Extrinsic and intrinsic camera parameter data
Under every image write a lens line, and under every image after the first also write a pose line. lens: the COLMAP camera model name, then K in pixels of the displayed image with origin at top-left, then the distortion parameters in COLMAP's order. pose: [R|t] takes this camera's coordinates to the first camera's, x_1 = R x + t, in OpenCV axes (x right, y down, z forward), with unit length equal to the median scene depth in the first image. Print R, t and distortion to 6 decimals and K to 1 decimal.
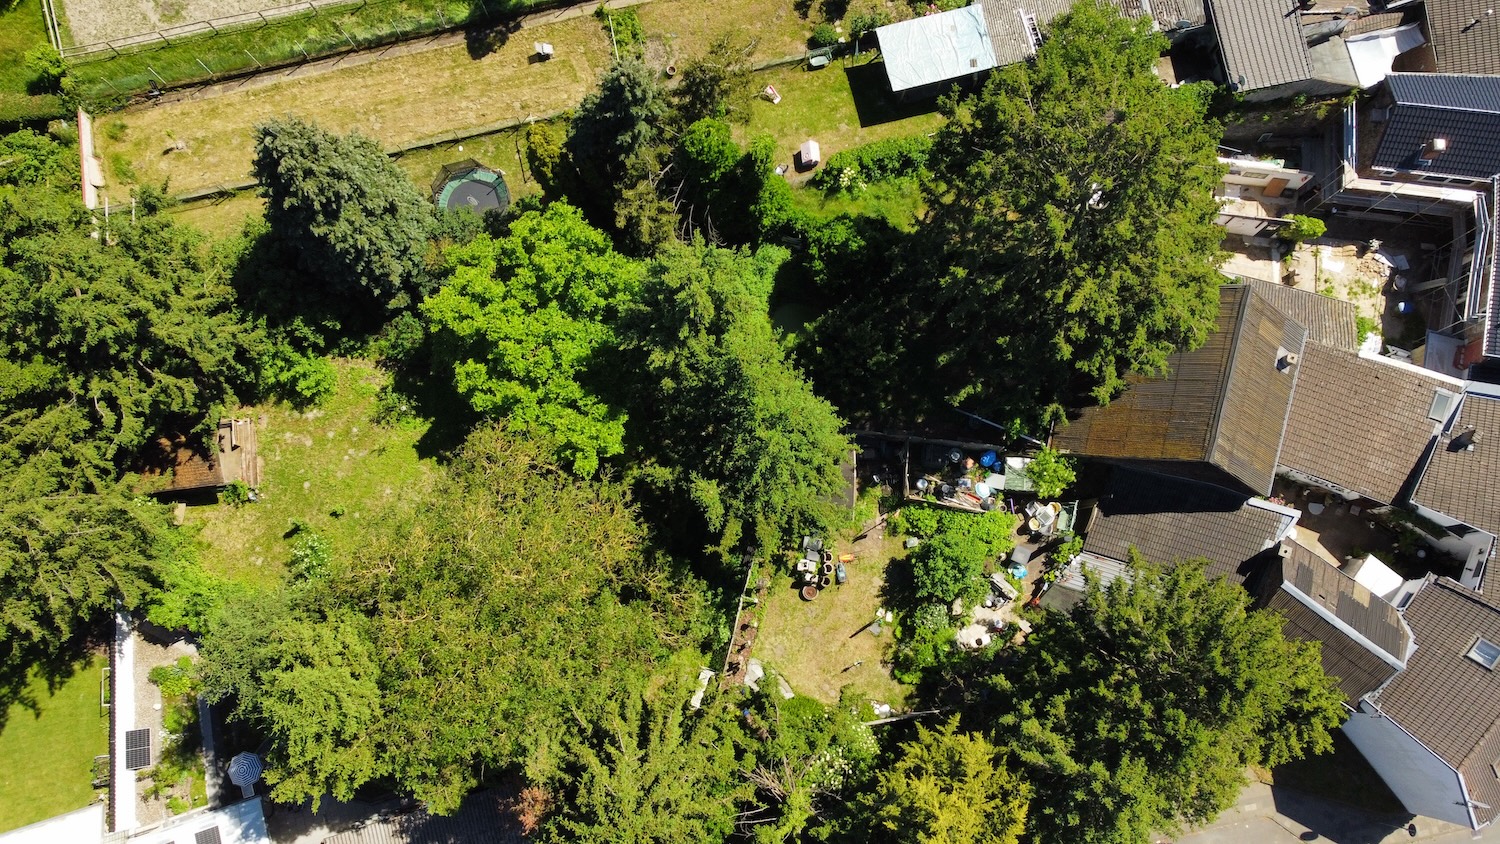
lens RADIAL K [[1124.8, 0, 742.6], [0, 1124.8, 410.6], [0, 0, 1]] dist [-0.016602, 0.000285]
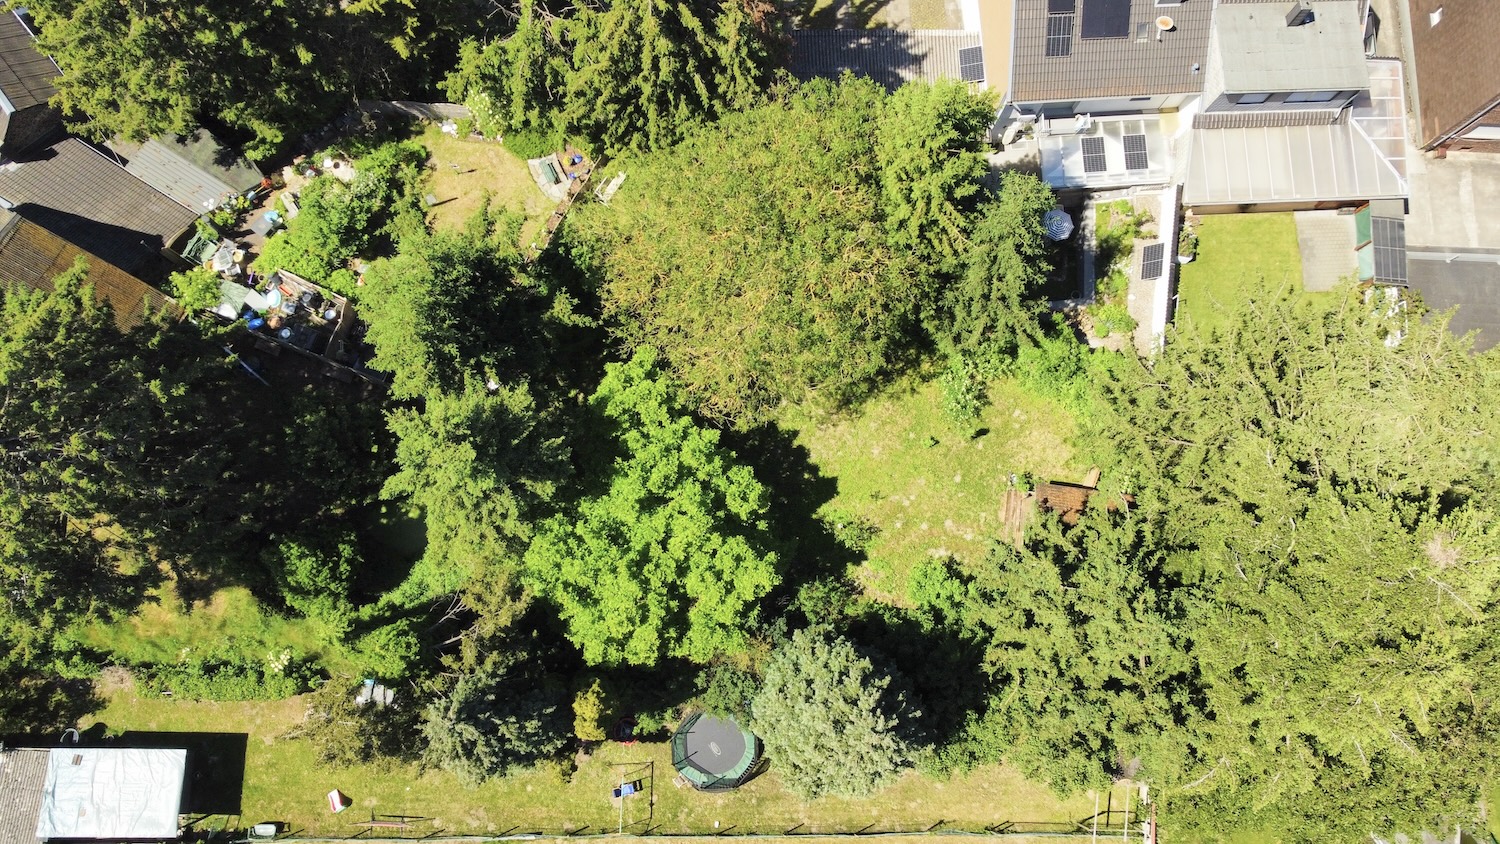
lens RADIAL K [[1124.8, 0, 742.6], [0, 1124.8, 410.6], [0, 0, 1]] dist [-0.016602, 0.000285]
pose [[-0.965179, -0.261545, 0.004842, -0.200440], [0.244150, -0.894033, 0.375628, -0.276177], [-0.093915, 0.363730, 0.926758, 0.117880]]
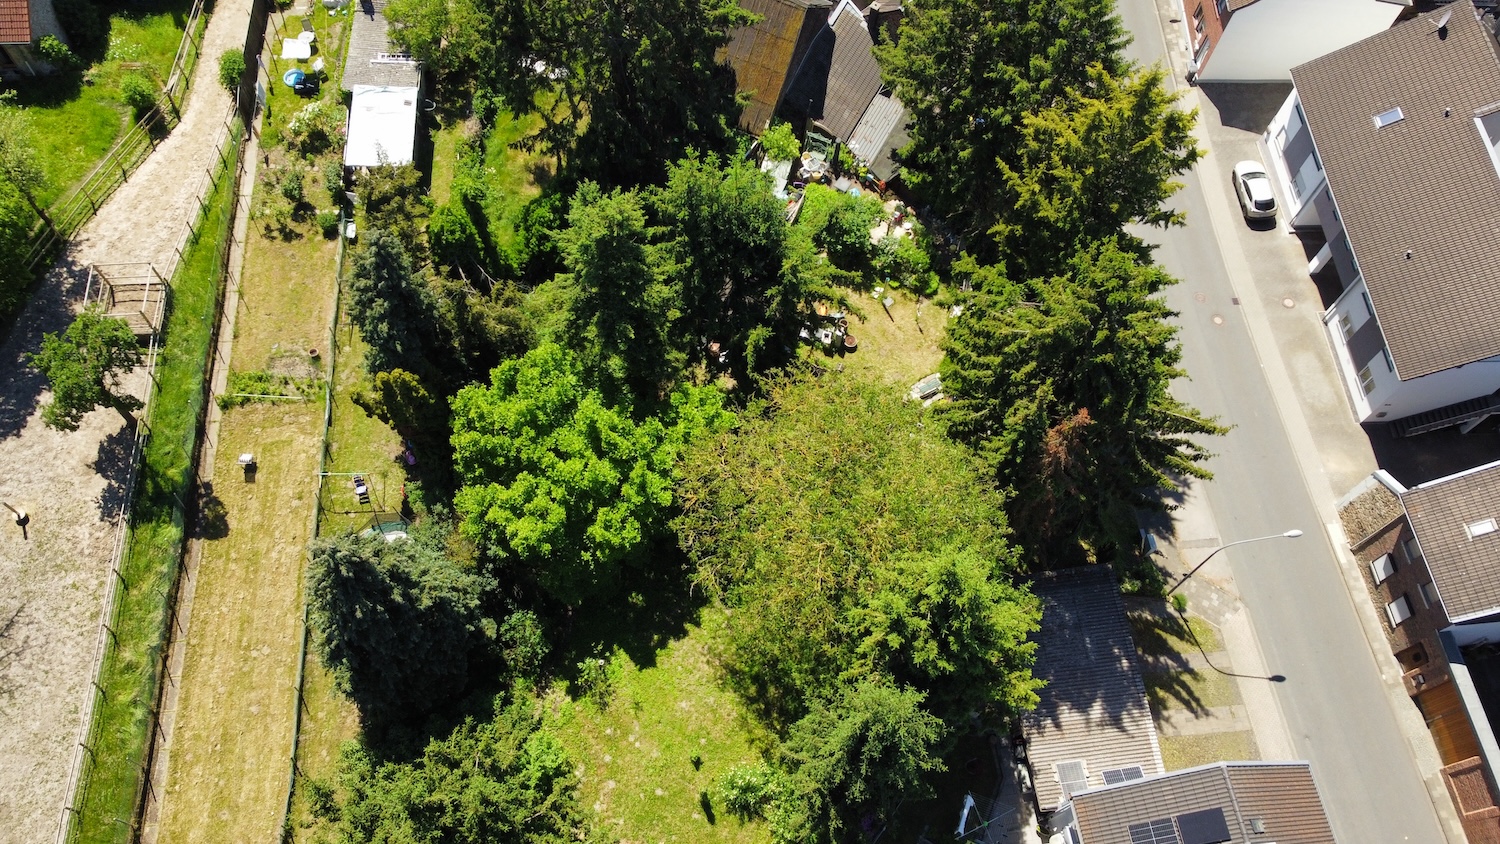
lens RADIAL K [[1124.8, 0, 742.6], [0, 1124.8, 410.6], [0, 0, 1]] dist [-0.016602, 0.000285]
pose [[0.178812, -0.880689, 0.438649, -0.492227], [0.957840, 0.257721, 0.126978, -0.059688], [-0.224877, 0.397450, 0.889642, 0.072697]]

__Exercise description__. Convert the lines above into a JSON list of strings, one string per line, skipping blank lines and leaving out the pictures.

__Exercise output__.
[
  "Under every image write a lens line, and under every image after the first also write a pose line. lens: the COLMAP camera model name, then K in pixels of the displayed image with origin at top-left, then the distortion parameters in COLMAP's order. pose: [R|t] takes this camera's coordinates to the first camera's, x_1 = R x + t, in OpenCV axes (x right, y down, z forward), with unit length equal to the median scene depth in the first image. Print R, t and distortion to 6 decimals and K to 1 decimal.",
  "lens RADIAL K [[1124.8, 0, 742.6], [0, 1124.8, 410.6], [0, 0, 1]] dist [-0.016602, 0.000285]",
  "lens RADIAL K [[1124.8, 0, 742.6], [0, 1124.8, 410.6], [0, 0, 1]] dist [-0.016602, 0.000285]",
  "pose [[-0.965179, -0.261545, 0.004842, -0.200440], [0.244150, -0.894033, 0.375628, -0.276177], [-0.093915, 0.363730, 0.926758, 0.117880]]",
  "lens RADIAL K [[1124.8, 0, 742.6], [0, 1124.8, 410.6], [0, 0, 1]] dist [-0.016602, 0.000285]",
  "pose [[0.178812, -0.880689, 0.438649, -0.492227], [0.957840, 0.257721, 0.126978, -0.059688], [-0.224877, 0.397450, 0.889642, 0.072697]]"
]